# [To do]
a: Answer these questions from the passage about Akil Baddoo.
(i) Which team was Baddoo playing for when he got hurt in May 2019?
(ii) What batting average did he post in the Appalachian League in 2017?
(iii) For how many seasons did Robin Cope pitch in the Seattle Mariners minor league system?
b: Rewrite the part of the passage about Akil Baddoo starting with "He started working" and going on through "strengthen his arm.", changing "batting cage" to "hitting tunnel" wherever it occurs.
c: Carry the passage about Akil Baddoo further, picking up right after its final sentence.

Baddoo got hurt May 2019, while doing outfield drills playing for the Fort Myers Miracle, the Twins’ low minor league team.

“I made a couple of throws to third,” he said, “and I made a throw to home and it completely popped.”

He blew out his UCL and required elbow surgery.

Baddoo, the middle child in a family with five boys, went home and moved into his parents’ basement, which is basically like an apartment.

“I think him coming home felt really, really good because Akil fell right back into being the kid, fighting with his younger brothers about them stealing his socks, or one of them taking his sneakers or somebody took his nice underwear,” she said. “That’s still what it is like — they still argue about who’s gonna wash dishes upstairs.”

He started working out at a CrossFit center and doing yoga. “It kind of made me stronger and then molded me,” Baddoo said, of his rehabilitation. “I’m just glad that I’m 100% now.”

After the pandemic shut down baseball, John Baddoo cut down some trees in his backyard, intending to put up a batting cage, unsure how long the isolation would last. But that batting cage never went up and they used the area to play catch, so Akil could strengthen his arm.

“He never doubted himself,” John said. “And we never doubted him.”

That inner strength might be the most surprising thing about Baddoo. More than anything, Tigers manager AJ Hinch has been impressed with Baddoo’s composure: he is never rattled, acts like he belongs and never looks uncomfortable.

“His calmness about how he plays is something that I’ve been most impressed by,” Hinch said. “He had no season last year. I feel like he’s grown up as a man and grown up as a player without playing, and that’s very unique.”

Changing his approach

Plenty have doubted Baddoo over the years. He hit just .214 in High-A ball, striking out 39 times in 117 at bats.

“Built like an NFL defensive back, he has above average raw power and speed, but it comes with questions about the bat,” Fangraphs wrote, ranking him as the Tigers’ No. 18 prospect. “He has an excellent understanding of the strike zone, but misses plenty of off-speed pitches in the zone, with some scouts pointing to a swing that is far from smooth and simple. He’s a solid center fielder, but has not recovered well from a previous Tommy John surgery and has a below average arm.”

But Baddoo hit .357 in the Appalachian League (rookie ball) in 2017. He was concentrating on hitting the ball hard and ended up with 15 doubles and two triples in 33 games. He had just four home runs.

But then he got home run crazy. He hit 11 home runs at Single-A Cedar Rapids and his batting average dropped to .243.

“He got pull happy,” said Robin Cope, who has worked with Baddoo since he was 15. “He wanted to take everything out of the yard rather than take whatever the pitcher gave him.”

Cope pitched in the Seattle Mariners minor league system for five seasons, but never made it to the big leagues. He has worked with Baddoo on his mental approach since he was a teenager.

“Go back and look at the numbers in the Appalachian League,” Cope said. “That’s what you could possibly have in Detroit. Great kid. He’s gonna be a phenomenal professional. He has the character and mental approach to play the game.”

Stored entries
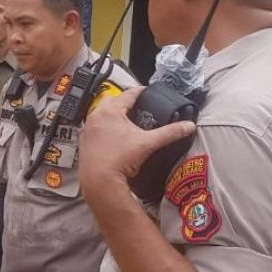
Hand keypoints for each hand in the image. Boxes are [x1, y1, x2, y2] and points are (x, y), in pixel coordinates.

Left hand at [79, 88, 196, 204]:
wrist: (100, 180)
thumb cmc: (119, 160)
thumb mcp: (148, 143)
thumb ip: (169, 133)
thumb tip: (188, 126)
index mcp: (110, 111)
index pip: (128, 94)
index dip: (141, 91)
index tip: (148, 91)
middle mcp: (95, 116)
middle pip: (112, 101)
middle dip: (125, 101)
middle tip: (138, 105)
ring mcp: (88, 128)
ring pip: (101, 113)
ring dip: (113, 114)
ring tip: (126, 119)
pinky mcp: (84, 140)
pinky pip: (95, 127)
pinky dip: (104, 126)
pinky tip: (113, 135)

# [Answers for the tasks]
a:
(i) The Fort Myers Miracle
(ii) .357
(iii) Five

b:
He started working out at a CrossFit center and doing yoga. “It kind of made me stronger and then molded me,” Baddoo said, of his rehabilitation. “I’m just glad that I’m 100% now.”

After the pandemic shut down baseball, John Baddoo cut down some trees in his backyard, intending to put up a hitting tunnel, unsure how long the isolation would last. But that hitting tunnel never went up and they used the area to play catch, so Akil could strengthen his arm.

c:
This spring, Baddoo changed his approach back to what it was in rookie ball. He is just trying to hit the ball hard, letting the home runs come, but not focusing on it.

“We talked,” John Baddoo said. “And I said, ‘you know, after we’ve looked at it, if you put the ball in play more with your speed and your power, you will go above and beyond because it’s just a matter of contact.’

“So that’s the only real change in what you see now. He’s just putting the ball in play more. That leads to base hits, home runs, walks, steals, you know, everything.

The pressure is on

Baddoo’s full name — Akil Neomon Baddoo — is an homage to his parents, who were both born in New York City and started dating in high school.

His first name is the male form of his mother’s name. She is a project manager at a payroll company.

“It means intelligent,” she said.

Baddoo’s middle name — Neomon — honors the tribe in Ghana from which his father’s family came from originally.

“I wanted him to have a little piece of me and a little piece of his father’s family,” Akilah said.

She thought he would be a soccer player. Akilah’s family is from Trinidad and everybody played soccer. But as a child, Baddoo picked up a plastic bat and had an amazing natural ability.

“I began to throw pitches to him,” John said. “And he was consistently hitting the ball with all kinds of ferocity. He could just repeat it. So naturally, we signed him up for baseball. And about after his first year, we joined the travel circuit.”

His entire life has been set up for this moment — it’s the nature of today’s travel ball. He has been playing high-level, high-pressure baseball since he was 8. He has barnstormed around the country, facing the best of the best since he was in elementary school, learning how to be comfortable in uncomfortable situations, learning how to take skepticism, usually playing up an age level, playing against bigger and more experienced players — usually, finding a way to succeed. He has played in countless showcases in front of countless scouts — first college and then professional — always needing to perform, learning how to deal with that pressure.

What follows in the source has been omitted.